MAC’s president in charge of strategy, Sharaf Sharafeldin, said in a statement that the RCMP’s inaction “does not meet community expectations, and falls short of the level of thoroughness required under these circumstances.”

Although the evidence that the records are fake is overwhelming, MAC remains skeptical that they didn’t originate inside the government, and is calling for an independent inquiry.

“The Muslim Association of Canada once again calls on the Government to determine if any of the documents or their contents are genuine, which can only be done after a thorough, transparent and independent investigation,” Mr. Sharafeldin added.

The International Civil Liberties Monitoring Group said RCMP inaction on this matter bolsters the case for an independent investigation into possible government targeting of MAC.

“The Minister of Public Safety promised last week a transparent investigation. The RCMP statement is anything but that,” said the group’s national co-ordinator, Tim McSorley. “At the heart of this issue is addressing concerns of systemic racism and Islamophobia and must be taken seriously.”

In his comments to reporters last week, Mr. Mendicino said his office had been in touch with law enforcement. “I understand they are conducting their investigation to get to the bottom of this,” he said.

He told reporters the Mountie investigation needed to be done with great care, and he promised that the government would be transparent once it was completed.

“With the history of the community’s interactions with the RCMP and other institutions, it’s very important that there’s transparency about exactly what happened here. And obviously, if anyone broke the law in a way to target this organization … there should be an investigation and appropriate consequences that would follow from that.”

Mr. Trudeau told reporters: ”We will pursue an investigation if that is necessary.”

MAC began receiving the forged documents from an anonymous sender more than a year ago. The records falsely suggest that law enforcement and tax collection authorities are trying to entrap the organization by creating the appearance that it is funneling money to extremist groups. MAC operates mosques and community centres across the country.

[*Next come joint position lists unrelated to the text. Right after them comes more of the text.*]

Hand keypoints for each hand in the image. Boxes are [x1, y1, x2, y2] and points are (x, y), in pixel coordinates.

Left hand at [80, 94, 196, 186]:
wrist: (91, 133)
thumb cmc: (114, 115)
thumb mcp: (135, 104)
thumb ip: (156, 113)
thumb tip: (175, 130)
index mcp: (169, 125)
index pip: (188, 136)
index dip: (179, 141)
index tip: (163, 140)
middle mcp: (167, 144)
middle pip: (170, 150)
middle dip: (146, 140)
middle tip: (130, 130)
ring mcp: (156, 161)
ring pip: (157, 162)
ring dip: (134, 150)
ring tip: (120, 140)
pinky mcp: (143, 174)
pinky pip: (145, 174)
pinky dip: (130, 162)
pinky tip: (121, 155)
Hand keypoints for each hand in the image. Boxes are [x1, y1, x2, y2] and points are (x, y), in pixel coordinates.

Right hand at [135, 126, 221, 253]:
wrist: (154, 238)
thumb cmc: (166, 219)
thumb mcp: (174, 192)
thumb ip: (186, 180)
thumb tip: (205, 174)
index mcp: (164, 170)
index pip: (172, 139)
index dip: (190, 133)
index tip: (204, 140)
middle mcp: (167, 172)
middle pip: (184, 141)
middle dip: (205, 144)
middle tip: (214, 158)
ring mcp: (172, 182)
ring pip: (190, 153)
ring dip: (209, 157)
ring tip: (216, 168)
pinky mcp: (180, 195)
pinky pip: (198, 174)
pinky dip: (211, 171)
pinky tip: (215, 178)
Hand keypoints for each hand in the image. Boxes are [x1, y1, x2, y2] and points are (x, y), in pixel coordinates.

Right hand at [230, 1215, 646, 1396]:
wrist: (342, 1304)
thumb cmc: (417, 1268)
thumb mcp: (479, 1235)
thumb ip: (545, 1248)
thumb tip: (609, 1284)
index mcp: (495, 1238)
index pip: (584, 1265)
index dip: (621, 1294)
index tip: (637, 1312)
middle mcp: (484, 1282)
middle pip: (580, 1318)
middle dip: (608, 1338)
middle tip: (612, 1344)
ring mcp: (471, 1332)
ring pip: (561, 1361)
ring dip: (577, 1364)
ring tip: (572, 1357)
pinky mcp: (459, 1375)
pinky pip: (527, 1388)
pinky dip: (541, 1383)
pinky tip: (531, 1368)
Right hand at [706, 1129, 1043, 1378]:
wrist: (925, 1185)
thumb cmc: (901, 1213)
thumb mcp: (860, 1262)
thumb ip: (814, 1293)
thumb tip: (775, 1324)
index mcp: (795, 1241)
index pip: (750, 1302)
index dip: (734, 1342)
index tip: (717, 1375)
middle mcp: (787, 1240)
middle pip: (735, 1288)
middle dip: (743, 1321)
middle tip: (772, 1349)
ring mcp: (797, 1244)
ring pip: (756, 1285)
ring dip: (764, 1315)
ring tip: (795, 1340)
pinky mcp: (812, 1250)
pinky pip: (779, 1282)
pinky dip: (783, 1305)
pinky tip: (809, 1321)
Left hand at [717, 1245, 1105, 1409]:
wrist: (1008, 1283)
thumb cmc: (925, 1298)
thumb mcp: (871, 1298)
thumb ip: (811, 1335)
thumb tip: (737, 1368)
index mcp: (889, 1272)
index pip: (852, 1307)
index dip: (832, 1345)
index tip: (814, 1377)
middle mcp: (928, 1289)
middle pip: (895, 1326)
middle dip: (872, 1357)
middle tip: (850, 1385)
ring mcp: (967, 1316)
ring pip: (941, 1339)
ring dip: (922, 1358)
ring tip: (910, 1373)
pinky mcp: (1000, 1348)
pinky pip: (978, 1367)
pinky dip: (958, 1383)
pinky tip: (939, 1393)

In total, the trove of documents amounts to hundreds of pages sent in 11 packages from April, 2021, to late November of this year. In addition to the fake search warrants and phony records of SWIFT money transfer payments to informants, the documents include printouts that look like internal government e-mails between RCMP personnel and CRA investigators. The CRA, the RCMP and the Bank of Canada have all said the documents are fake, and the supposed authors of some of the e-mails have sworn in affidavits that they didn’t write them.

The Canadian Muslim Public Affairs Council (CMPA) said The Globe’s reporting raises serious concerns that there has been an attempt either to undermine confidence in government agencies or to disrupt MAC.

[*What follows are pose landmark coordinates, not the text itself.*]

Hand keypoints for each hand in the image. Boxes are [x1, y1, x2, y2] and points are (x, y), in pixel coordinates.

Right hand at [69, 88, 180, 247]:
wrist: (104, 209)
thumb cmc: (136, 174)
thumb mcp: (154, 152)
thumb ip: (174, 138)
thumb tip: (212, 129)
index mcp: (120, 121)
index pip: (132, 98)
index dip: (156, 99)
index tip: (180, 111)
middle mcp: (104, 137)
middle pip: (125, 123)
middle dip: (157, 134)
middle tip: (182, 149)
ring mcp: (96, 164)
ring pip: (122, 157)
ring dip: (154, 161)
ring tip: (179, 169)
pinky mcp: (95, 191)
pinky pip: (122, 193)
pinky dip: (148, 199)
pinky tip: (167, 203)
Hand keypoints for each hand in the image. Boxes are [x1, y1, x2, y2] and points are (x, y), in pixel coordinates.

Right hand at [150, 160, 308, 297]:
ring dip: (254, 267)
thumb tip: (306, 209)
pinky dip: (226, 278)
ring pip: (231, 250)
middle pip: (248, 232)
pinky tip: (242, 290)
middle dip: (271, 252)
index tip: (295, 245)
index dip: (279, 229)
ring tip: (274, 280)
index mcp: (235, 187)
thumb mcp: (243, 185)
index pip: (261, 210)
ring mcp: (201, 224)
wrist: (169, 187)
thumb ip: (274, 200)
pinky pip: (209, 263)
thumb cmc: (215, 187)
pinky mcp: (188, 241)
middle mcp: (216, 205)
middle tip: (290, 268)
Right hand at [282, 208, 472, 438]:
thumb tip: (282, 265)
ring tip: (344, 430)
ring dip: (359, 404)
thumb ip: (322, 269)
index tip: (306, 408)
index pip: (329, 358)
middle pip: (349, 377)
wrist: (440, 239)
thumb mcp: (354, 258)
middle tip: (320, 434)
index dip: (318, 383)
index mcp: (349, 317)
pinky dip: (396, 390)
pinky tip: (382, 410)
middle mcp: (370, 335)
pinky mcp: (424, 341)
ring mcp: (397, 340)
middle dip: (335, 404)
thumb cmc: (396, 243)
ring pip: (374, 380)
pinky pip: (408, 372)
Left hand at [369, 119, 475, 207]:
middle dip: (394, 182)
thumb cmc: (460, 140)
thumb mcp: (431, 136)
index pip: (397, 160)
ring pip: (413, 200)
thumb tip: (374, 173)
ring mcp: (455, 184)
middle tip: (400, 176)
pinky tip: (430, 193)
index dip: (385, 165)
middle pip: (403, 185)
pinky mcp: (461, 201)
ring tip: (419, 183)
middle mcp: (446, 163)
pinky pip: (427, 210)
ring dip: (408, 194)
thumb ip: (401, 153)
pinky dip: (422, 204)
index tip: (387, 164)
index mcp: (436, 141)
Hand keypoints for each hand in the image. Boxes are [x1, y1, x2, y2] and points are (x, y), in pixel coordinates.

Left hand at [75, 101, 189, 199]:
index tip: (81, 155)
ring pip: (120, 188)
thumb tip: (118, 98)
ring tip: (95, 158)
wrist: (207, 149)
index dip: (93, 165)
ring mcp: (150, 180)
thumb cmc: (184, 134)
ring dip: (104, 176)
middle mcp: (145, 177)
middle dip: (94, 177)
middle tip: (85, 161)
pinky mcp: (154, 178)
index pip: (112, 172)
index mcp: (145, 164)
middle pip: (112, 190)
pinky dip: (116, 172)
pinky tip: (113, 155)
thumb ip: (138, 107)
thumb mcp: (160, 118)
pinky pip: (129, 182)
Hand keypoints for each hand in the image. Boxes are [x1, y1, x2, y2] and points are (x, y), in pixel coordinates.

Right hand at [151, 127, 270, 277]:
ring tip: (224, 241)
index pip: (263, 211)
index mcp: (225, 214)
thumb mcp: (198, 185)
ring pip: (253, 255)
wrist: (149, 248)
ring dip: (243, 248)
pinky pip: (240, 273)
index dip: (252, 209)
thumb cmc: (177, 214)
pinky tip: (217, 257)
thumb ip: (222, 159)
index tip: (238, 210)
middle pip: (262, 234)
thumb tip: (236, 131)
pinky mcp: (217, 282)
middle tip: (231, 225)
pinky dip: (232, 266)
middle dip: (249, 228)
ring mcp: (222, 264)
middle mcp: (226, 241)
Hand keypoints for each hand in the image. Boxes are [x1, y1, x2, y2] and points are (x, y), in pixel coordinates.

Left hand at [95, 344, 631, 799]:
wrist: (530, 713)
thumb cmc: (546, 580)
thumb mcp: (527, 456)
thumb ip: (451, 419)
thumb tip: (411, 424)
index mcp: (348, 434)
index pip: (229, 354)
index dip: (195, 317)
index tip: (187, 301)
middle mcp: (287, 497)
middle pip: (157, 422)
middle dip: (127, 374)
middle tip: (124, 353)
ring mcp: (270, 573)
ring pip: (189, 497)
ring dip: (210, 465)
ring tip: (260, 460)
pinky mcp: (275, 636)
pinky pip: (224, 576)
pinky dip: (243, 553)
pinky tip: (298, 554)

“Given the gravity of the allegations, it is disturbing that the RCMP appears ready to dismiss the entire matter so quickly,” CMPA said in a statement Wednesday. “A thorough and transparent investigation by a government oversight body is required to restore public confidence.”

The fake records sent to MAC make it seem as if the charity is riddled with informants supplying the RCMP and the CRA with details of its operations. A purported Mountie “Informant Manifest” lists six informants who are supposedly working with the National Security Joint Operations Centre, as well as 18 “secondary asset” informants.

The purported SWIFT transfers show 13 payments into offshore bank accounts, supposedly for the benefit of three informants. All but one list the Bank of Canada as the sender. The documents show the equivalent of more than $320,000 being deposited into accounts in the British dependency of Guernsey.

The forged records sent to MAC portray the CRA as being under pressure from its leadership to nail the Muslim charity for wrongdoing, and the documents make investigators appear willing to bend or break the rules in order to do so.